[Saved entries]
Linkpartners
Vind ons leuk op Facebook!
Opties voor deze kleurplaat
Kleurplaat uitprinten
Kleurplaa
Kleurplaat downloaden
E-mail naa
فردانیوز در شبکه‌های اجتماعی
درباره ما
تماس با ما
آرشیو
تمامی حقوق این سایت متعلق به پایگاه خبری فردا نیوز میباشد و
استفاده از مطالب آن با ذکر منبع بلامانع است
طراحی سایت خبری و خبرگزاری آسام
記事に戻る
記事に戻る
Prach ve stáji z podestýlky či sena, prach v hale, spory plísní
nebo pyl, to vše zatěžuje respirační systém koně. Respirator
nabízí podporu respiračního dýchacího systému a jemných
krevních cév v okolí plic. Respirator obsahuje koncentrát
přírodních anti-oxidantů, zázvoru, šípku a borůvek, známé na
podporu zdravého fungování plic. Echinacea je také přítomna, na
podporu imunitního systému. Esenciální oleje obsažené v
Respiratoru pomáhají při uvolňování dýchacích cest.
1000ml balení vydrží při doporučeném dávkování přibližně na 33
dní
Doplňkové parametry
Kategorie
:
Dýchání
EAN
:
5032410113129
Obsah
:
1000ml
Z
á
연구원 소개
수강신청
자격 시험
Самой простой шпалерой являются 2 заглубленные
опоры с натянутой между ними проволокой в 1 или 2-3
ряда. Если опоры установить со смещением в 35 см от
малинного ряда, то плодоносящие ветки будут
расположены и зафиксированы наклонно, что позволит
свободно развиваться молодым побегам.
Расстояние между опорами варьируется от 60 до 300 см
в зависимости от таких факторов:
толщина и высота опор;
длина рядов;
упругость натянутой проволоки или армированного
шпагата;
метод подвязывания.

▶ **WHAT THE TASK ASKS**:
Every line above should be transcribed exactly.

▶ **EXERCISE SOLUTION**:
Linkpartners
Vind ons leuk op Facebook!
Opties voor deze kleurplaat
Kleurplaat uitprinten
Kleurplaa
Kleurplaat downloaden
E-mail naa
فردانیوز در شبکه‌های اجتماعی
درباره ما
تماس با ما
آرشیو
تمامی حقوق این سایت متعلق به پایگاه خبری فردا نیوز میباشد و
استفاده از مطالب آن با ذکر منبع بلامانع است
طراحی سایت خبری و خبرگزاری آسام
記事に戻る
記事に戻る
Prach ve stáji z podestýlky či sena, prach v hale, spory plísní
nebo pyl, to vše zatěžuje respirační systém koně. Respirator
nabízí podporu respiračního dýchacího systému a jemných
krevních cév v okolí plic. Respirator obsahuje koncentrát
přírodních anti-oxidantů, zázvoru, šípku a borůvek, známé na
podporu zdravého fungování plic. Echinacea je také přítomna, na
podporu imunitního systému. Esenciální oleje obsažené v
Respiratoru pomáhají při uvolňování dýchacích cest.
1000ml balení vydrží při doporučeném dávkování přibližně na 33
dní
Doplňkové parametry
Kategorie
:
Dýchání
EAN
:
5032410113129
Obsah
:
1000ml
Z
á
연구원 소개
수강신청
자격 시험
Самой простой шпалерой являются 2 заглубленные
опоры с натянутой между ними проволокой в 1 или 2-3
ряда. Если опоры установить со смещением в 35 см от
малинного ряда, то плодоносящие ветки будут
расположены и зафиксированы наклонно, что позволит
свободно развиваться молодым побегам.
Расстояние между опорами варьируется от 60 до 300 см
в зависимости от таких факторов:
толщина и высота опор;
длина рядов;
упругость натянутой проволоки или армированного
шпагата;
метод подвязывания.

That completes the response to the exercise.